MRI-Based Estimation of Scalar Cochlear-Implant Electrode Position

1Department of Otolaryngology, Head and Neck Surgery, Unfallkrankenhaus Berlin, Berlin, Germany
2Department of Radiology, Unfallkrankenhaus Berlin, Berlin, Germany

Correspondence should be addressed to I. Todt; ten.xmg@tdot

Received 13 May 2017; Accepted 18 September 2017; Published 17 October 2017

Academic Editor: Martin Kompis

Copyright © 2017 A. Stratmann et al. This is an open access article distributed under the Creative Commons Attribution License, which permits unrestricted use, distribution, and reproduction in any medium, provided the original work is properly cited.

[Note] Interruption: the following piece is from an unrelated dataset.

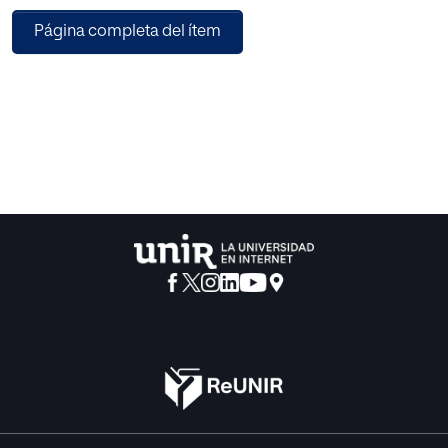
ensayo de concordancia.
Página completa del ítem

The position of the cochlear-implant electrode is important to audiological outcomes after cochlear implantation. The common technique to evaluate the intracochlear electrode’s position involves the use of ionized radiation in MSCT, DVT, or flat-panel tomography (FPT). Recent advances in knowledge regarding the handling of MRI artifacts in cochlear implantees indicate that estimating the intracochlear electrode’s position with an MRI could be possible. This study’s aim was to evaluate the ipsilaterally position of electrodes using MRI at 1.5 T. In a retrospective study of 10 implantees with postoperative need for MRI scanning, we evaluated the intrascalar electrode’s position using a T2-weighted sequence at 1.5 T. We compared the resulting estimate of the intracochlear position with the estimates from the postoperative FPT scan and the intraoperative NRT ratio. For each ear, the MRI-estimated scalar position corresponded with the estimated positions from the FPT and NRT ratio. For eight ears, a scala tympani’s position was observed in the MRI. In one case, an electrode scalar translocation was found. In one case, the scala vestibuli’s position was observed. Thus, MRI-based estimation of the scalar position of a cochlear-implant electrode is possible. Limitations to this method include implant-specific magnet and fixation configurations, which can cause complications.